Truth and justice are inextricably bound. Without truth, what purports to be justice is an illusion. The corruption of truth is President Trump’s principal threat, for without it, judgment, too, is baseless because it is no longer anchored to reality. Decisions are thus made within a fantasy, a concoction of fictions blended into myth with just enough intoxicant to have mass appeal. Once we stray into this illusion, it is difficult to find a way out. It is the lies that bind.
How did we get to this point? Is it just the beginning of the inevitable decline that all great powers throughout history have eventually experienced? Or, can we overcome our differences and return to a more positive trajectory, one that emphasizes unity, respect, cooperation, civility, and honesty? Is disunity an unanticipated consequence of social media, talk radio, and cable news? Do more and varied means of communication actually interfere with our ability to know and understand?

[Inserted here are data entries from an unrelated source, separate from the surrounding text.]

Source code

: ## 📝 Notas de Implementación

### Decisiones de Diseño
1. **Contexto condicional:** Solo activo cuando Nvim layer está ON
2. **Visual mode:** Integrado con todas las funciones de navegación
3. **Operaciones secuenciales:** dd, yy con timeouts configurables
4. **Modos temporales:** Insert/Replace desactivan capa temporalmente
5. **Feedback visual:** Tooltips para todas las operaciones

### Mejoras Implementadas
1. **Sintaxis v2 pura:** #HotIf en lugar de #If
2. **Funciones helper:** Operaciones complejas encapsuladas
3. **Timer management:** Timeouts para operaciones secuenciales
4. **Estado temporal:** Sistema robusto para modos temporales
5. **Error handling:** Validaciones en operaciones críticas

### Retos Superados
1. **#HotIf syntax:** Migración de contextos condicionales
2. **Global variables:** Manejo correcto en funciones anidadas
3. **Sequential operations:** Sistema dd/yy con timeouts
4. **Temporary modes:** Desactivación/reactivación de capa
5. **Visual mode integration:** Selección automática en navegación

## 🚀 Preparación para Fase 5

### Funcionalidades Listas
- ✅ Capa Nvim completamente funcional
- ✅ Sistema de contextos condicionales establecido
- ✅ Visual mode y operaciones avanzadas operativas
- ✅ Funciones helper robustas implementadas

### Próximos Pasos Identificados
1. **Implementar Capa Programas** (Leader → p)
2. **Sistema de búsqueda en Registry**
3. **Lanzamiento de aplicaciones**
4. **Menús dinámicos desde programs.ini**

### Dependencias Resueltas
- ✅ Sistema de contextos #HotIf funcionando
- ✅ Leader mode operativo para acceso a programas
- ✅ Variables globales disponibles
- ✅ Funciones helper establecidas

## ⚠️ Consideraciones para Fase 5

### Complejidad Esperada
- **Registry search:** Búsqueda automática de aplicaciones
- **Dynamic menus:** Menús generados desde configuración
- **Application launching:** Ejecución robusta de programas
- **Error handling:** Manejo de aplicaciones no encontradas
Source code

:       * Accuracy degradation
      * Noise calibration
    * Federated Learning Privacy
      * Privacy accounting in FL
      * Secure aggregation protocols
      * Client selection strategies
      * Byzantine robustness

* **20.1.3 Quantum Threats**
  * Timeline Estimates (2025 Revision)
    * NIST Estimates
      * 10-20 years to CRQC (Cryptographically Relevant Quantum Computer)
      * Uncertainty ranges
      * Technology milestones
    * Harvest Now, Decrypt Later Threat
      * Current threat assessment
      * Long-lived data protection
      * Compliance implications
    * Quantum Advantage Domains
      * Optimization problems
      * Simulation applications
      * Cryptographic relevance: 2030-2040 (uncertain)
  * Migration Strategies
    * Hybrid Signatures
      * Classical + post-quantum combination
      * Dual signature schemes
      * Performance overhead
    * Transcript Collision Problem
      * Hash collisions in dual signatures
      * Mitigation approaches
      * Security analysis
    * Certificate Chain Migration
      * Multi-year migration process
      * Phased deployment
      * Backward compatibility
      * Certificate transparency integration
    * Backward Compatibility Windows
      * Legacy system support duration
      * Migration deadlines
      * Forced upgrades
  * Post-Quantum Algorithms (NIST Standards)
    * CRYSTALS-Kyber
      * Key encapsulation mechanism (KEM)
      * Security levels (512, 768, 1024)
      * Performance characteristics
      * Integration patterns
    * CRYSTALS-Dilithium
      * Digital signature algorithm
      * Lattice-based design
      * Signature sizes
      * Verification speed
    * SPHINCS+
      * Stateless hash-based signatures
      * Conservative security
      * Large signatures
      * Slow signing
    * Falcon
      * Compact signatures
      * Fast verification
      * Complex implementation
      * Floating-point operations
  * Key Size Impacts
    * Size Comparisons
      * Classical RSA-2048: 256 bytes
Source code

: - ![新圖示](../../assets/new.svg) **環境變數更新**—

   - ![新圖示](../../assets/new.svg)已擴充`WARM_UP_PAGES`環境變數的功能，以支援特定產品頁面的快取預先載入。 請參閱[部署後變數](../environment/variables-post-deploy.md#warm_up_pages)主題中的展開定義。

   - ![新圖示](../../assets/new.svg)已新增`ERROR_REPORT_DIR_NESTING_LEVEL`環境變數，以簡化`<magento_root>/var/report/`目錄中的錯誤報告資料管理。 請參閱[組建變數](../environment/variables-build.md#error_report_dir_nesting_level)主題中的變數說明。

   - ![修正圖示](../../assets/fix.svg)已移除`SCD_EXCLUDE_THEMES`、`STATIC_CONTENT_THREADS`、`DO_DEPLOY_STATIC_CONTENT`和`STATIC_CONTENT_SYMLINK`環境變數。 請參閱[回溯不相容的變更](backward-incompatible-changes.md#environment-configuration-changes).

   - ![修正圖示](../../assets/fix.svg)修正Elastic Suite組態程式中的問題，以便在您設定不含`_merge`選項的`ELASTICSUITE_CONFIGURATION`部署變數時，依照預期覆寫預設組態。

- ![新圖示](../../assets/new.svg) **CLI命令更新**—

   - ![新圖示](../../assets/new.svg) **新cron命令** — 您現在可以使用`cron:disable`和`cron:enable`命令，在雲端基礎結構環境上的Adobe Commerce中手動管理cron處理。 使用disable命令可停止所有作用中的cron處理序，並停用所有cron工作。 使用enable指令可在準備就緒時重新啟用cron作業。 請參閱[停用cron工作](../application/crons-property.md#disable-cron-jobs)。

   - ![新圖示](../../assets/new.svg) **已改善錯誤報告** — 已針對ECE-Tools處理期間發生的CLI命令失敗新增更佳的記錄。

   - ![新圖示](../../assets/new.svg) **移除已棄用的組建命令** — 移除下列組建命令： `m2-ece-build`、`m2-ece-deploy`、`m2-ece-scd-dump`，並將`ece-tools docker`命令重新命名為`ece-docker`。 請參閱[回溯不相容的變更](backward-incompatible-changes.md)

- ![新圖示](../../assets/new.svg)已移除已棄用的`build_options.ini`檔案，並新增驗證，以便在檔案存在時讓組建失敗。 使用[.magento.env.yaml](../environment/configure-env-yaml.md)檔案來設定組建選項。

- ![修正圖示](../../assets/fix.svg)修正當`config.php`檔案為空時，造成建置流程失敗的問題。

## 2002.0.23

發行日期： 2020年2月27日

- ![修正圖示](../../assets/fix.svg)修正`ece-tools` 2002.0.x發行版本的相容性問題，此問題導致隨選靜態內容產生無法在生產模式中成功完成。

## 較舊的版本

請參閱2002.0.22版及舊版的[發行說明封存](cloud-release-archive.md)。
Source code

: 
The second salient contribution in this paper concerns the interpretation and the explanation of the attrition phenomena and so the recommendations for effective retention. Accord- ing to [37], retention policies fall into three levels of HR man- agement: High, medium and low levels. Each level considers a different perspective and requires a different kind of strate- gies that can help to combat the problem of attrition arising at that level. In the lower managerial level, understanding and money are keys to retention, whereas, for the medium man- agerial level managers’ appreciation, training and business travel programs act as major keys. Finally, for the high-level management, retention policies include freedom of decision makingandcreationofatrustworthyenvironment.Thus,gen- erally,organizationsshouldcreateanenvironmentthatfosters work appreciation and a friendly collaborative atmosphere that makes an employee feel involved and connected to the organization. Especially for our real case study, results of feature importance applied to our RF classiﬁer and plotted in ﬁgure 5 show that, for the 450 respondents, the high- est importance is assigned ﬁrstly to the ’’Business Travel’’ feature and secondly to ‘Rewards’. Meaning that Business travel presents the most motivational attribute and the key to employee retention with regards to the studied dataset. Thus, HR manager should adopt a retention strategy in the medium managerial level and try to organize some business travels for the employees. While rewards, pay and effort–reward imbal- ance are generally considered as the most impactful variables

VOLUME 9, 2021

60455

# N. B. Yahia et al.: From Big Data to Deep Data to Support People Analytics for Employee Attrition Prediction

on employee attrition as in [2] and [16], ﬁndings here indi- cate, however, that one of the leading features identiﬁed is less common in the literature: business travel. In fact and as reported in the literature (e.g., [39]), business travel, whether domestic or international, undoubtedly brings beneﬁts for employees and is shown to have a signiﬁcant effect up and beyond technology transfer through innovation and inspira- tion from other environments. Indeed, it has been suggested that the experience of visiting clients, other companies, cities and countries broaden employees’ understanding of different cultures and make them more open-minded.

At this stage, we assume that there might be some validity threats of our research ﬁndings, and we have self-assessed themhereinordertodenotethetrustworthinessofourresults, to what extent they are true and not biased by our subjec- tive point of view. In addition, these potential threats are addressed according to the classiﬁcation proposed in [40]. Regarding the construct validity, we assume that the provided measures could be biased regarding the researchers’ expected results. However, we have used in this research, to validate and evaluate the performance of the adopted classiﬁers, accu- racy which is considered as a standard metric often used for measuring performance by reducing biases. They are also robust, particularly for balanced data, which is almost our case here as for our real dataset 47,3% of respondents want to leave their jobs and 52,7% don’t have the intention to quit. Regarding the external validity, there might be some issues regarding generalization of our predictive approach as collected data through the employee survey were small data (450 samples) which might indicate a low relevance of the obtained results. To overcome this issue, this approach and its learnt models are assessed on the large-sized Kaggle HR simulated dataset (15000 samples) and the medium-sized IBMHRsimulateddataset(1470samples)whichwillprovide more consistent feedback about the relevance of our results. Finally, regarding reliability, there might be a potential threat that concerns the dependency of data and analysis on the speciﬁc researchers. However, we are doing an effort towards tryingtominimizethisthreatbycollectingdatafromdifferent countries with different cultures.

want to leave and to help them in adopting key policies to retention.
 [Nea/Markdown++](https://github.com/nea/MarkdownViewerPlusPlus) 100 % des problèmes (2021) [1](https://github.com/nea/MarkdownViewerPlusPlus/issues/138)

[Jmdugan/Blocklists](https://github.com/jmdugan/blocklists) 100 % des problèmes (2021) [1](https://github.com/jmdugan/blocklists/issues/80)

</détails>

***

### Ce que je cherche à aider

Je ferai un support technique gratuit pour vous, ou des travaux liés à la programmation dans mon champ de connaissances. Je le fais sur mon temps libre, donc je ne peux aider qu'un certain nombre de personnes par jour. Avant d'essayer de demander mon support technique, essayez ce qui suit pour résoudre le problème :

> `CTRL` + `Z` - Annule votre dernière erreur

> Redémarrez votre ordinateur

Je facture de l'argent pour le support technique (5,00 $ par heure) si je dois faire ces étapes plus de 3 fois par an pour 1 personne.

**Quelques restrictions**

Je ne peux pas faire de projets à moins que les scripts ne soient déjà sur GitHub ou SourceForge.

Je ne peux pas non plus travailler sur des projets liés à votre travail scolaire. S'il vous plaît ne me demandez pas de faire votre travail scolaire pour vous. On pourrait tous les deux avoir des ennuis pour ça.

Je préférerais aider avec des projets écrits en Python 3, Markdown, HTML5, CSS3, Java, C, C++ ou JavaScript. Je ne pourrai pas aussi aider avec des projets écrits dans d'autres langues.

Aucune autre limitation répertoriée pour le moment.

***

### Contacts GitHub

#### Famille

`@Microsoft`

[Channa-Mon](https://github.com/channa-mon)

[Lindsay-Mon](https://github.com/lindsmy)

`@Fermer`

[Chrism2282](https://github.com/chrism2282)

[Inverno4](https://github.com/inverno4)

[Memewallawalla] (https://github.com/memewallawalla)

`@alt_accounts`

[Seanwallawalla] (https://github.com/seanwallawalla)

What role, if any, does the decline of religious belief play in affecting our ability to transcend the bitterness that now characterizes national politics? The absence of good faith has so undermined governance as to render it virtually powerless to even conceive of the common good, let alone enact it. We are now at a tipping point. Let us hope that we will come to our senses before anger and distrust fracture the social compact so essential to our national stability. What is now going on in Washington does not bode well.
When ties that bind are stretched and torn;
Replaced with bigotry and scorn.
It need not mean the end is doom,
But the “slouching beast” is in the room.
James W. Dolan is a retired Dorchester District Court judge who now practices law.